Overview of the mouse models used to elucidate the role of melatonin and the melatonin receptors (MT1/2). The C57Black/6J (C57Bl) mice are melatonin deficient. C57Bl mice with a targeted deletion of the MT1 gene (C57Bl MT1 KO; Liu et al., 1997) were initially used for experiments elucidating the role of externally applied melatonin. C3H/HeN (C3H) mice are melatonin-proficient, but visually blind. C3H mice with a targeted deletion of the MT1 receptor (C3H MT1 KO) or the MT2 receptor (C3H MT2 KO) were obtained by breeding the initial melatonin receptor KO mice (Liu et al., 1997; Jin et al., 2003) on a melatonin-proficient C3H/HeN background for at least 10 generations. C3H double melatonin receptor deficient mice (C3H MT1/2 KO) were obtained by crossing C3H MT1 KO and C3H MT2 KO mice and breeding the MT1/2 KO offspring for at least 10 generations. These animals are used to investigate the role of endogenous melatonin and the role of the melatonin receptors (C3H and C57Bl mouse: Jax.org).

FIGURE 3

Seasonal fluctuation of the chronotype and the rhythm stability.
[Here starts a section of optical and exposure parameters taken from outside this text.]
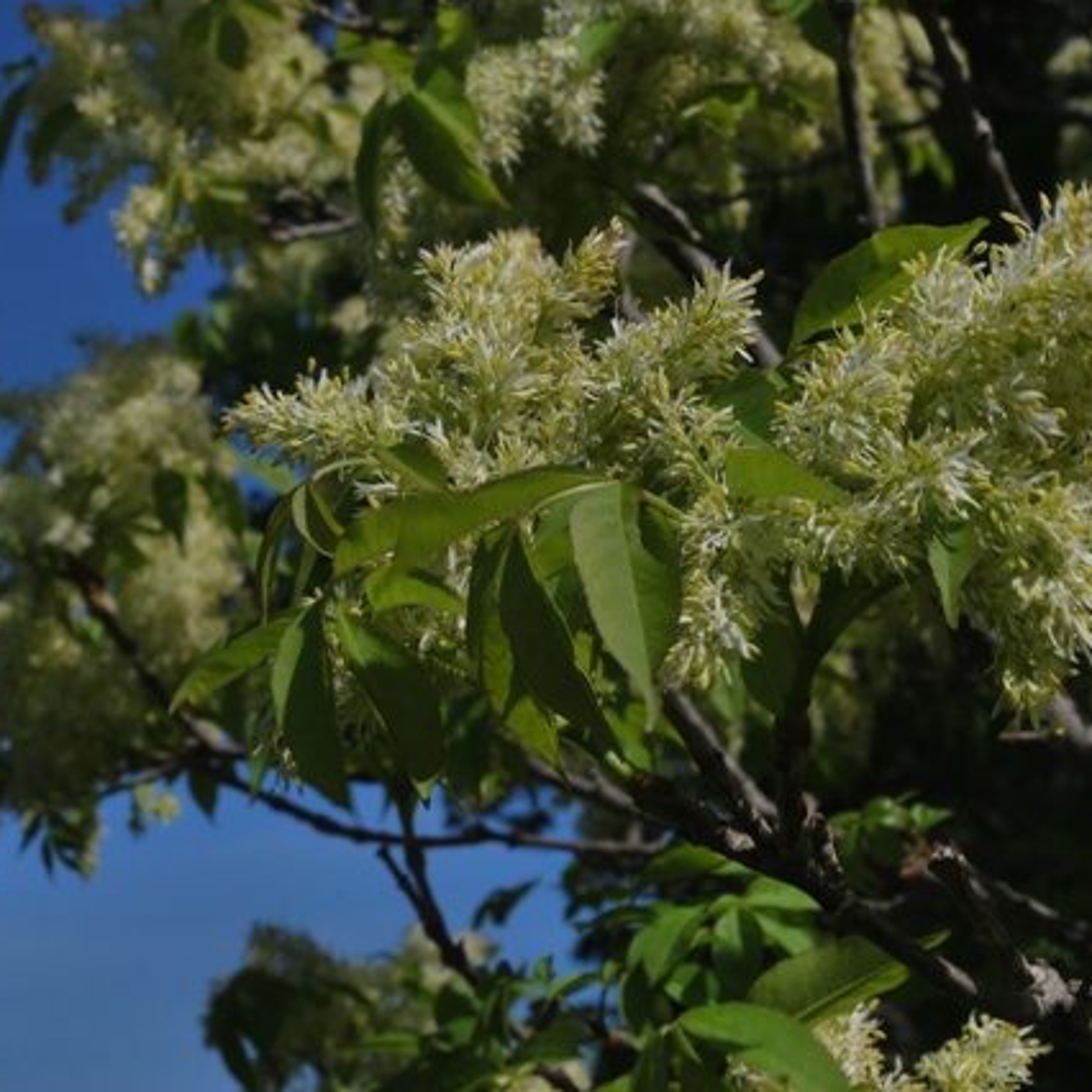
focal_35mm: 119
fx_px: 4247
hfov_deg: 14.7
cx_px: 582
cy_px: 543
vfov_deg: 14.7
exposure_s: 1/160
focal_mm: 62
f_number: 20
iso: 100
Analyses of seasonal fluctuations of the daily chronotype and the rhythm stability of a C3H (upper graphs) and a C57Bl mouse (lower graphs) under semi-natural conditions for 1 year. The daily measurements are shown as grey lines, the blue lines indicate the rolling average over 30 days. The data are blotted against the yearly mean. The melatonin-proficient C3H mouse show a clear seasonal difference in the chronotype with a later, more stable chronotype in summer and an earlier, less stable chronotype in winter. The melatonin-deficient C57Bl mice did not show pronounced seasonal changes in the chronotype and has variable stable and unstable periods.